Anti-diabetic drug may slow aging too
New York: Keeping the years off your face may soon become a lot easier as researchers have now discovered new evidence that anti-diabetic drug metformin slows aging and increases lifespan.
Turning on its head what scientists earlier thought caused aging, the researchers found that the drug causes an increase in the number of toxic oxygen molecules released in the cell and this, surprisingly, increases cell robustness and longevity in the long term.
"Metformin causes a slight increase in the number of harmful oxygen molecules. We found that this makes cells stronger and extends their healthy lifespan," said Wouter De Haes from University of Leuven in Belgium.
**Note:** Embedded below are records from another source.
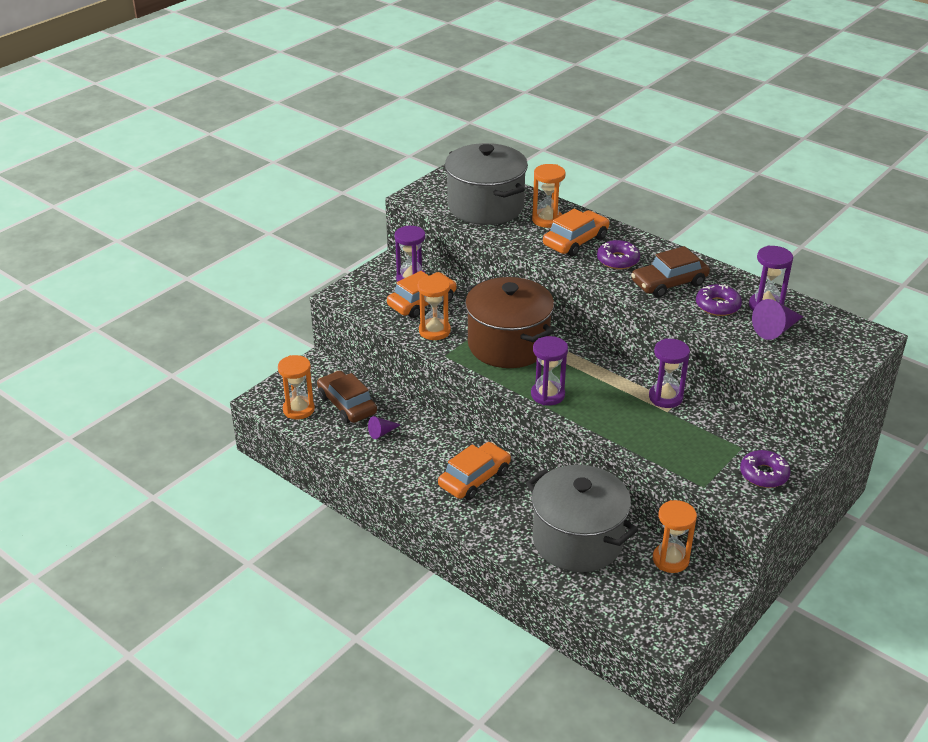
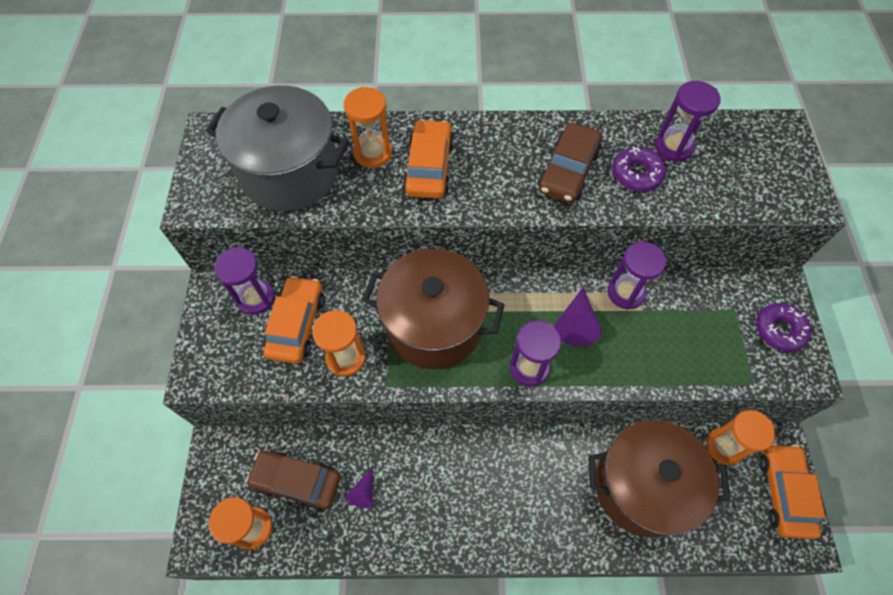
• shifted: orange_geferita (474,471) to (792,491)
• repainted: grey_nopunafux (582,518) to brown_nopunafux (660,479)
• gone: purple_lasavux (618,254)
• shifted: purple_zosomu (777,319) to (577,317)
Mitochondria - the energy factories in cells - generate tiny electric currents to provide the body's cells with energy and highly reactive oxygen molecules are produced as a by-product of this process.
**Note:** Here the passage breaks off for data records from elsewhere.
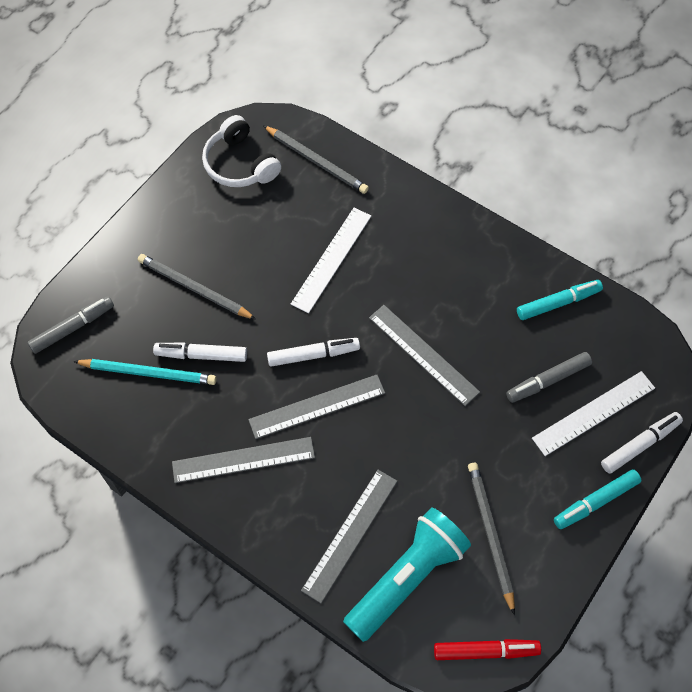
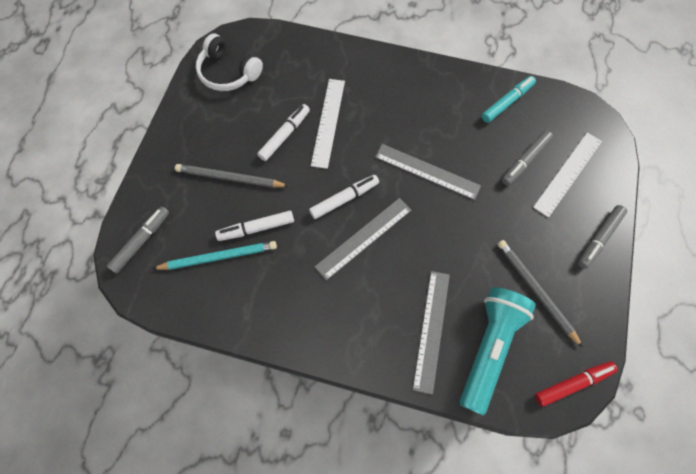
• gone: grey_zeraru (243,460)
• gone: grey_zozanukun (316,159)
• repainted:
While these molecules are harmful because they can damage proteins and DNA and disrupt normal cell functioning, a small dose can actually do the cell good.
“Cells use the reactive oxygen particles to their advantage before they can do any damage," De Haes explained.
The researchers studied metformin's mechanism in the tiny roundworm Caenorhabditis elegans, an ideal species for studying ageing because it has a lifespan of only three weeks.
Worms treated with metformin show very limited size loss and no wrinkling.
"While we should be careful not to over-extrapolate our findings to humans, the study is promising as a foundation for future research," De Haes cautioned.
The study appeared in the journal Proceedings of the National Academy of Sciences.